The nation’s foreign exchange reserves fell by $1.457bn in September, the latest data from the Central Bank of Nigeria showed on Monday. The external reserves, which stood at $45.838bn at the end of August, declined to $44.380bn on September 27, 2018.

Figures from the CBN had earlier revealed that the reserves, which had continued to go down in recent months, fell by $990.98m from $47.11bn in July to $46.128bn on August 23, 2018. The CBN noted that the evolution of the forex market in the country had been influenced by a number of factors such as the changing pattern of international trade, institutional changes in the economy and structural shift in production.

A former President, Association of National Accountants of Nigeria, Dr Sam Nzekwe, who described oil as the nation’s major revenue earner, said the reserves had grown in the past because oil price was increasing and production was constant.

He, however, said political uncertainty had led to a decline in foreign investment as many investors were taking their funds out of the country. “So, I believe that what must have happened is that those of them whose investments are short-term like shares and bonds, have found their way out of Nigeria,” he added. He observed that most of the investors had not really been investing in the real sector.
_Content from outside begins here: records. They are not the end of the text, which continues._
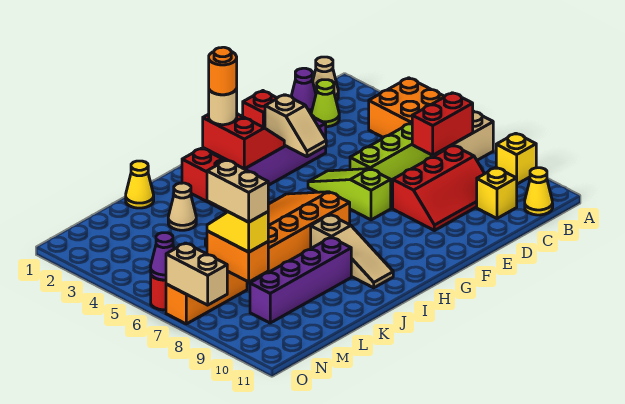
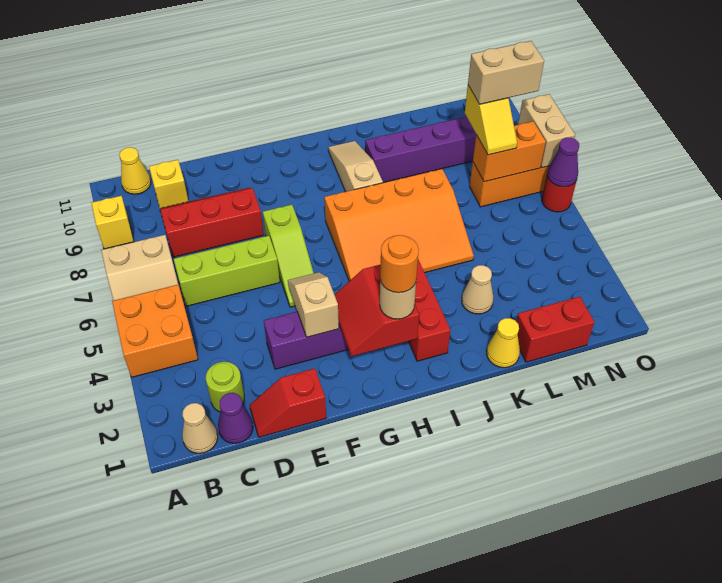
red 1x2 brick [412,93,473,155] -> red 1x2 brick moved to [516,297,594,362]
lime 1x1 cone [311,80,339,127] -> lime 1x1 round brick [206,362,244,412]
orange 1x2 brick [207,231,268,282] -> orange 1x2 brick turned to [473,121,546,182]
tan 1x2 brick [207,160,268,222] -> tan 1x2 brick turned to [468,41,544,104]

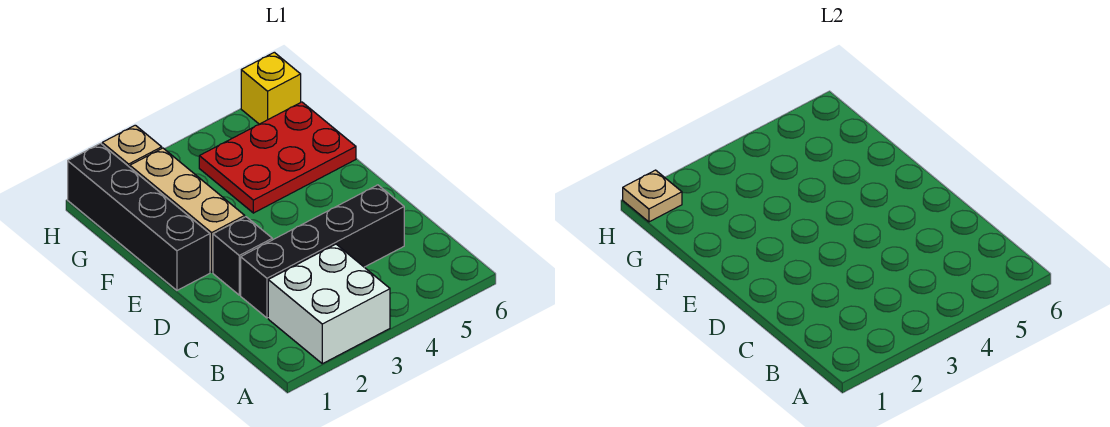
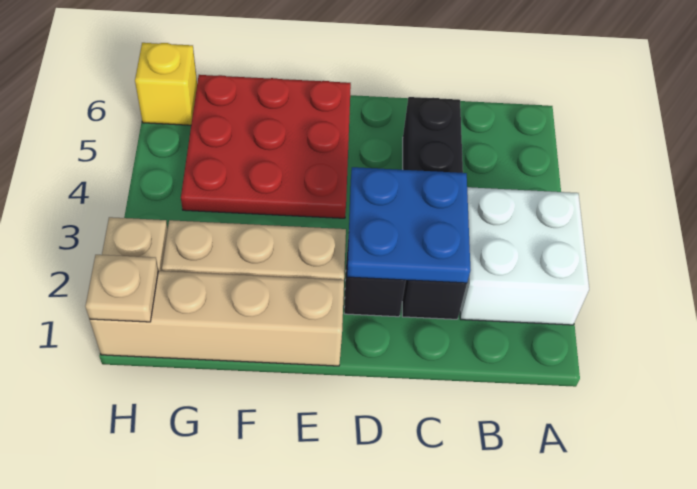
none -> blue 2x2 plate [347,167,470,283]
black 1x4 brick [68,143,210,290] -> tan 1x4 brick [90,271,344,366]
red 2x3 plate [199,102,356,213] -> red 3x3 plate [181,75,351,218]

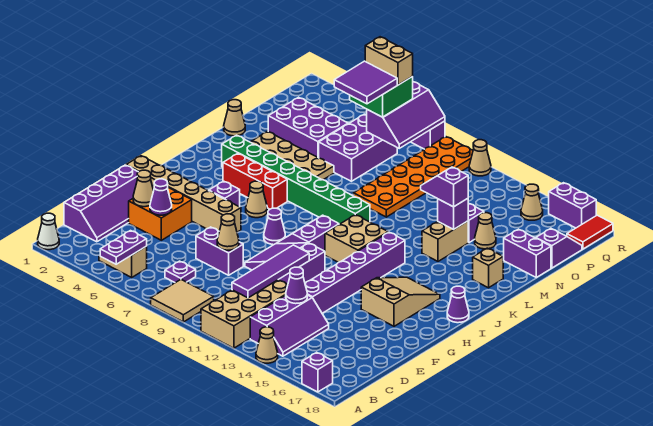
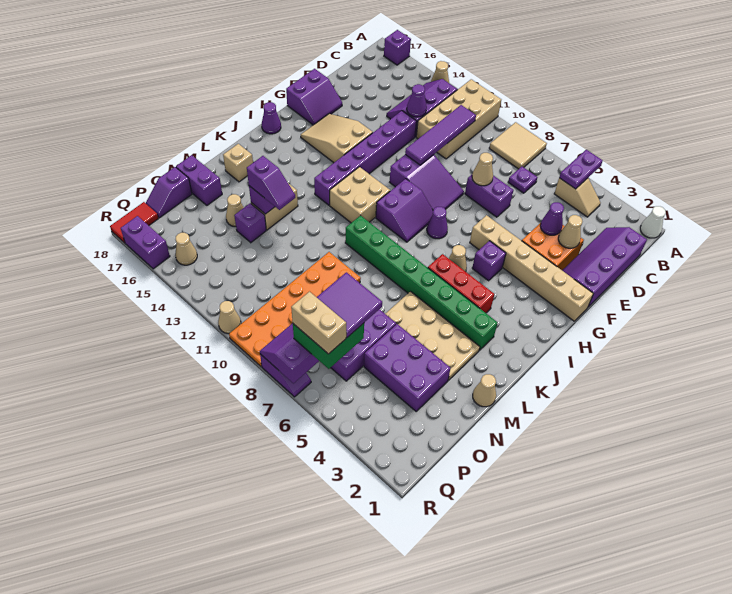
none -> purple 2x2 slope [286,69,342,125]
tan 2x3 slope [361,277,440,326] -> tan 2x3 slope turned to [301,114,373,163]

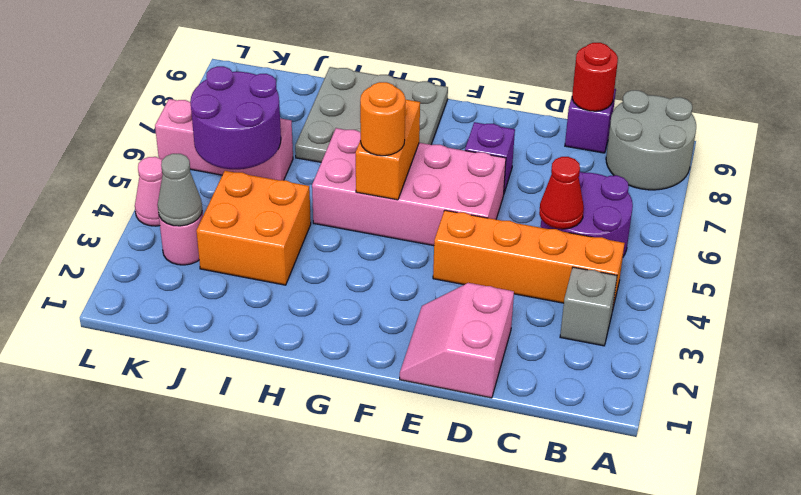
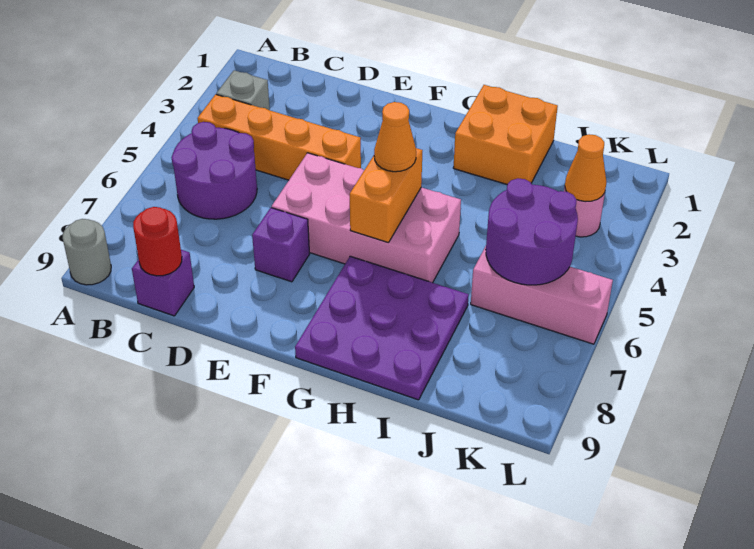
grey 2x2 round brick [606,90,696,190] -> grey 1x1 round brick [63,219,111,285]
red 1x1 cone [539,157,584,229] -> none
pink 2x2 slope [400,283,514,398] -> none
orange 1x1 round brick [360,82,405,156] -> orange 1x1 cone [374,102,416,172]
grey 3x3 plate [295,67,448,162] -> purple 3x3 plate [295,256,469,400]
orange 2x2 brick [196,171,311,285] -> orange 2x2 brick moved to [453,85,558,184]
grey 1x1 cone [158,154,202,226] -> orange 1x1 cone [565,134,607,202]
pink 1x1 cone [135,157,163,226] -> none

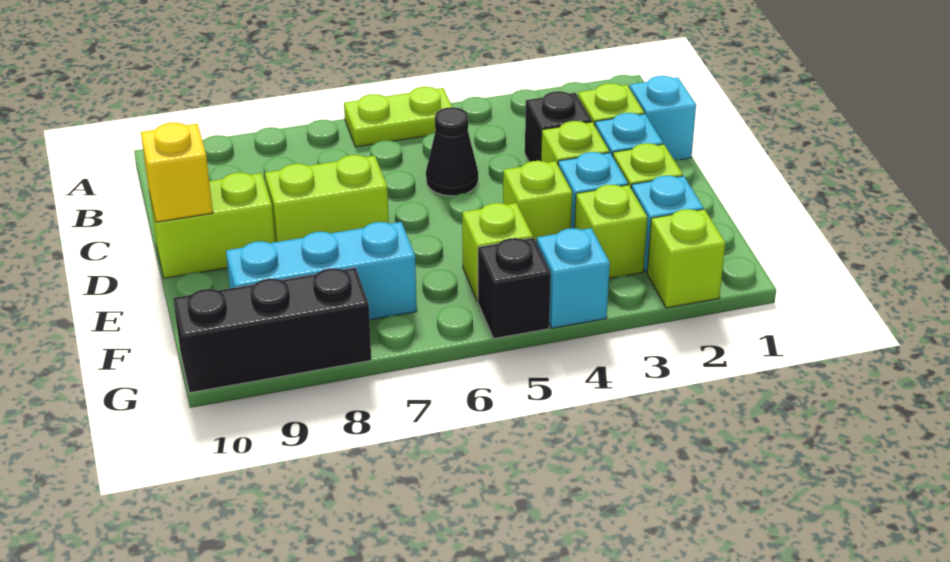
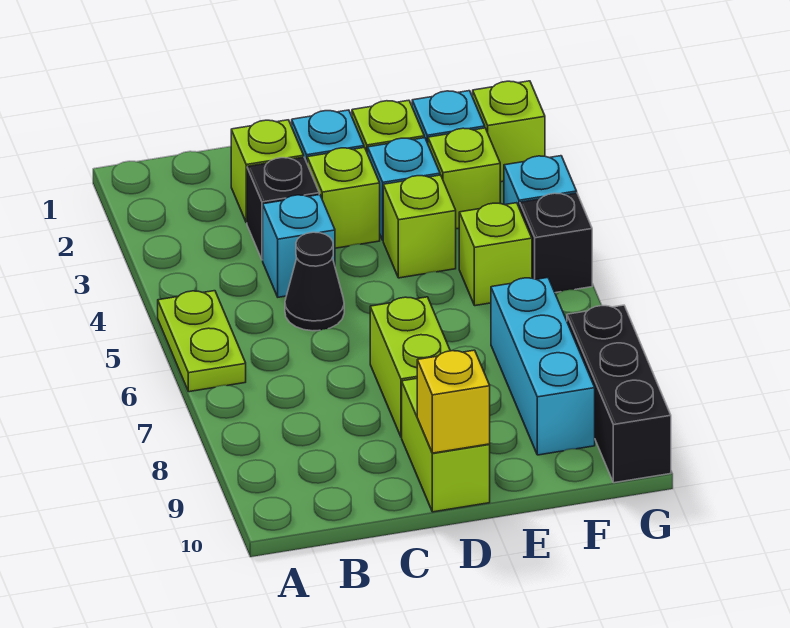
cyan 1x1 brick [629,76,696,160] -> cyan 1x1 brick moved to [263,195,335,297]

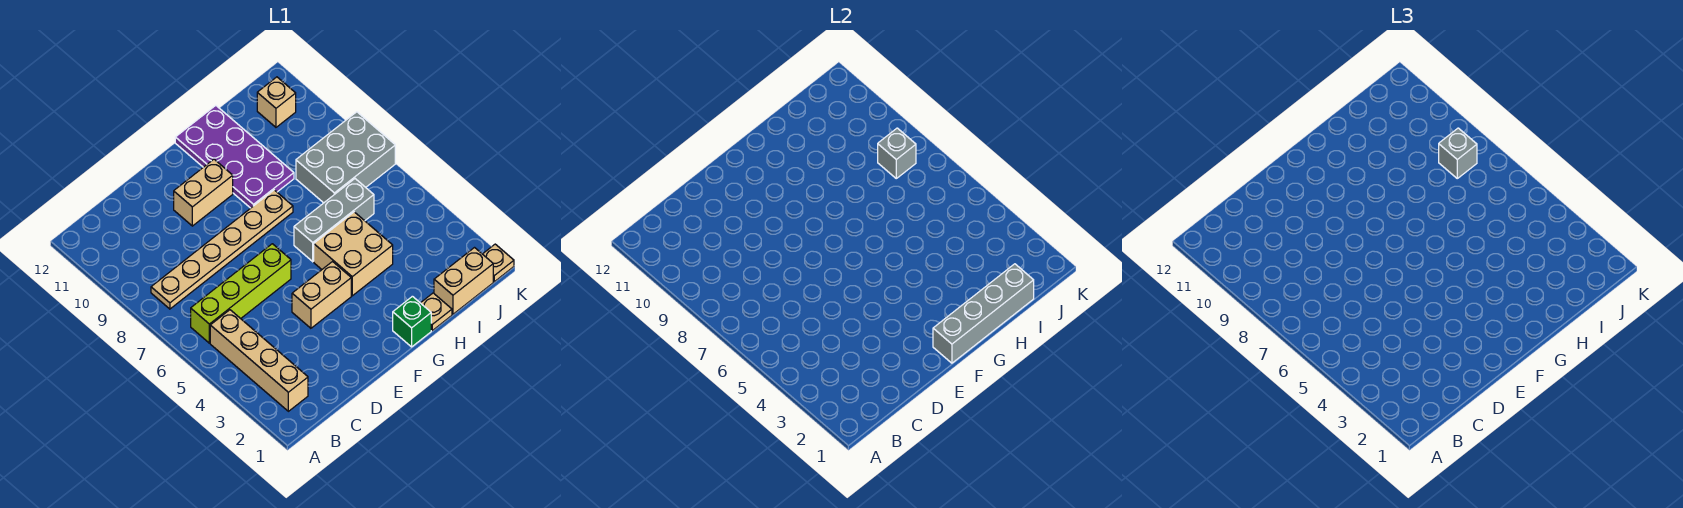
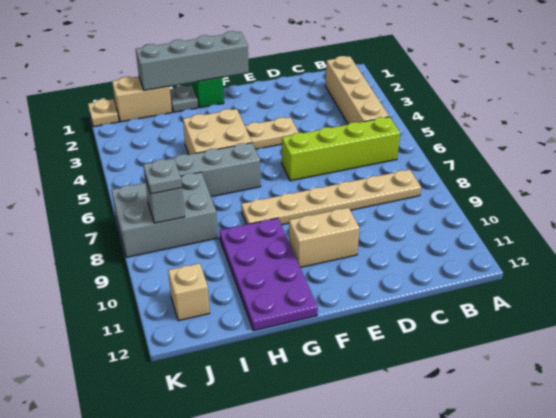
tan 1x2 brick [292,262,351,328] -> tan 1x2 plate [245,117,299,149]
tan 1x1 plate [421,293,452,330] -> grey 1x1 plate [170,86,198,112]
grey 1x1 brick [1439,128,1477,178] -> grey 1x1 plate [143,159,182,194]

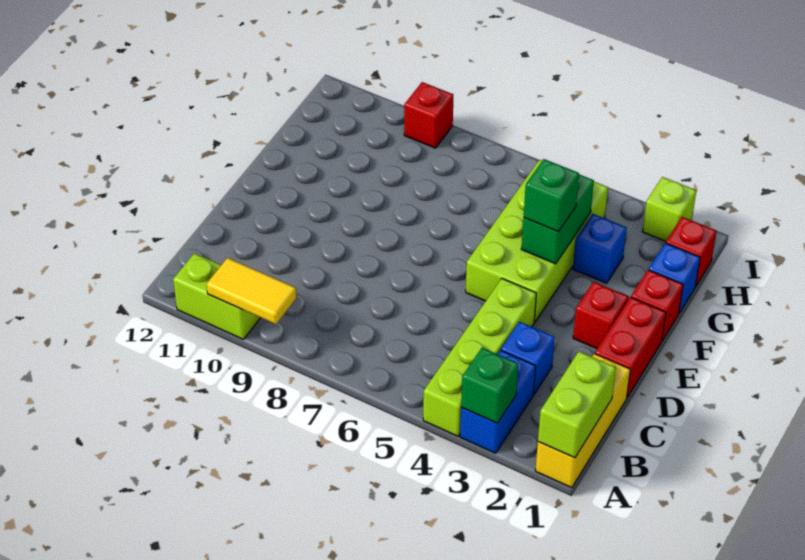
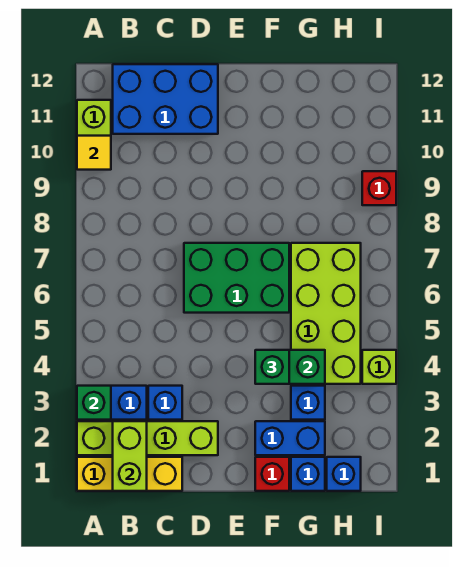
lime 1x2 brick [538,351,616,458] -> lime 1x2 brick turned to [113,421,147,491]
lime 1x4 brick [423,279,536,436] -> lime 1x4 brick moved to [77,421,218,455]
yellow 1x2 tile [207,258,297,324] -> yellow 1x1 tile [77,136,111,170]
none -> blue 2x3 brick [113,64,218,134]
red 1x2 brick [595,297,666,397] -> none
none -> green 2x3 brick [184,243,289,313]
red 1x1 brick [573,282,628,348] -> none
lime 2x4 brick [466,160,608,322] -> lime 2x4 brick turned to [291,243,361,384]
none -> blue 1x2 brick [255,421,325,455]
red 1x1 brick [666,217,717,287] -> blue 1x1 brick [327,457,361,491]
lime 1x1 brick [642,177,696,241] -> lime 1x1 brick moved to [362,350,396,384]

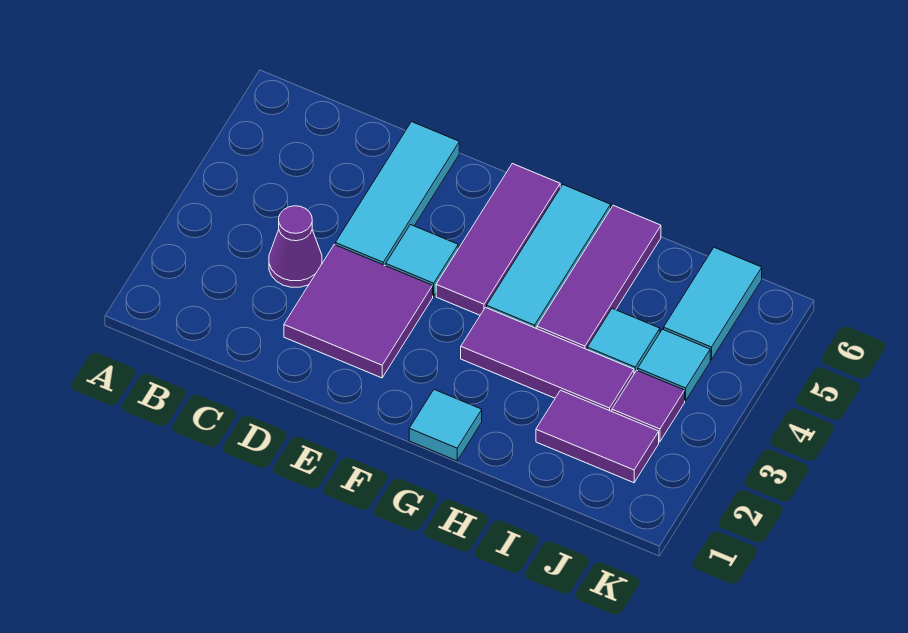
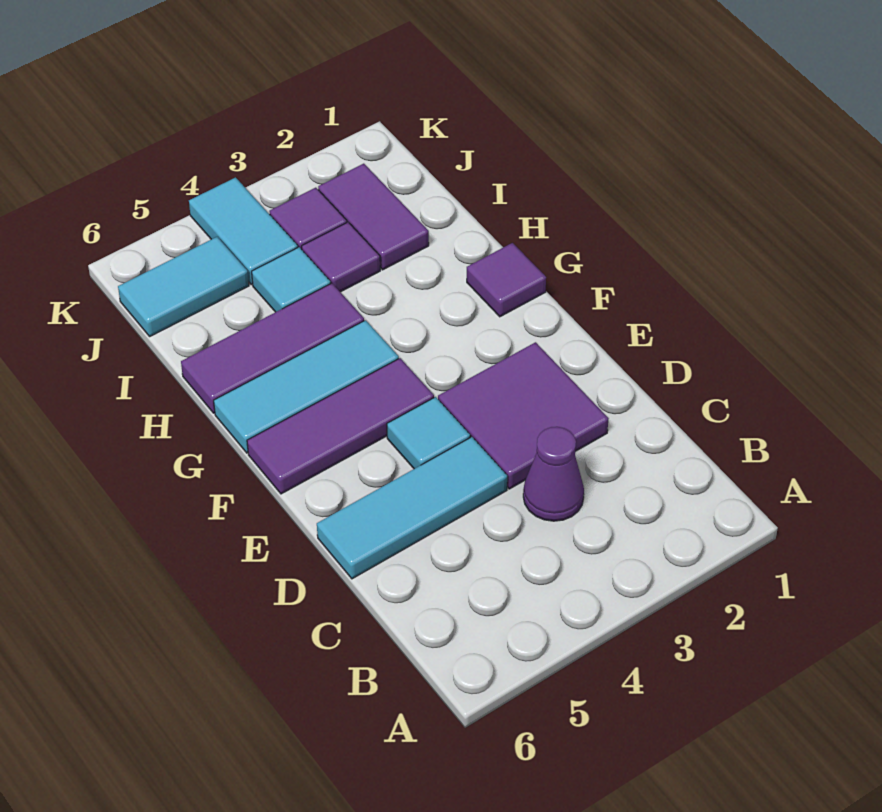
cyan 1x1 tile [409,390,482,461] -> purple 1x1 tile [467,243,546,317]
purple 1x3 tile [461,308,634,411] -> purple 1x1 tile [302,222,380,292]
cyan 1x1 tile [638,329,710,401] -> cyan 1x2 tile [189,177,298,285]

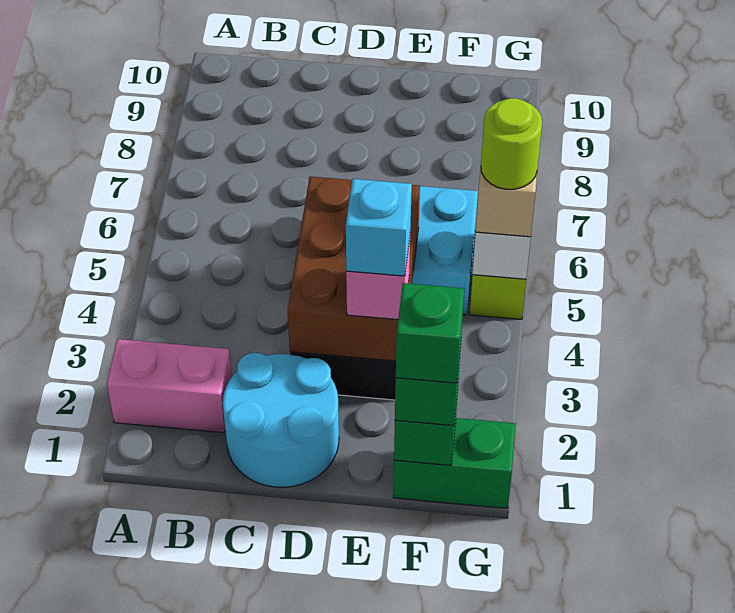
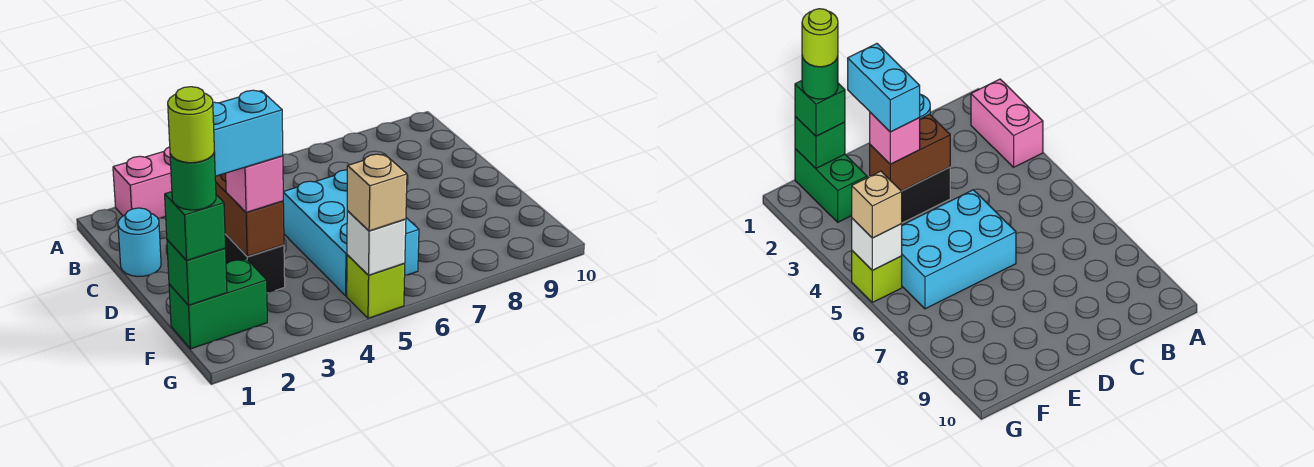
pink 1x2 brick [107,339,232,433] -> pink 1x2 brick turned to [113,147,172,218]
cyan 2x2 round brick [223,353,339,487] -> cyan 1x1 round brick [118,208,161,277]
brown 2x3 brick [288,177,420,361] -> brown 1x2 brick [215,174,284,256]
cyan 1x1 brick [346,179,412,276] -> cyan 1x2 brick [213,90,283,176]
green 1x2 brick [393,418,516,509] -> green 1x2 brick turned to [169,259,267,349]
green 1x1 brick [396,283,464,383] -> green 1x1 round brick [170,152,216,210]
lime 1x1 round brick [481,98,542,189] -> lime 1x1 round brick moved to [168,87,214,163]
According to Nzekwe, generally, a lot of people are not sure of what will happen during elections. He added that although the government was investing in infrastructure, the projects were mostly being executed by foreigners with foreign materials. He said, “So basically, it will have some impact on the reserves but I believe that the major ones are the foreign investments in the financial market and they are all short-term investments.”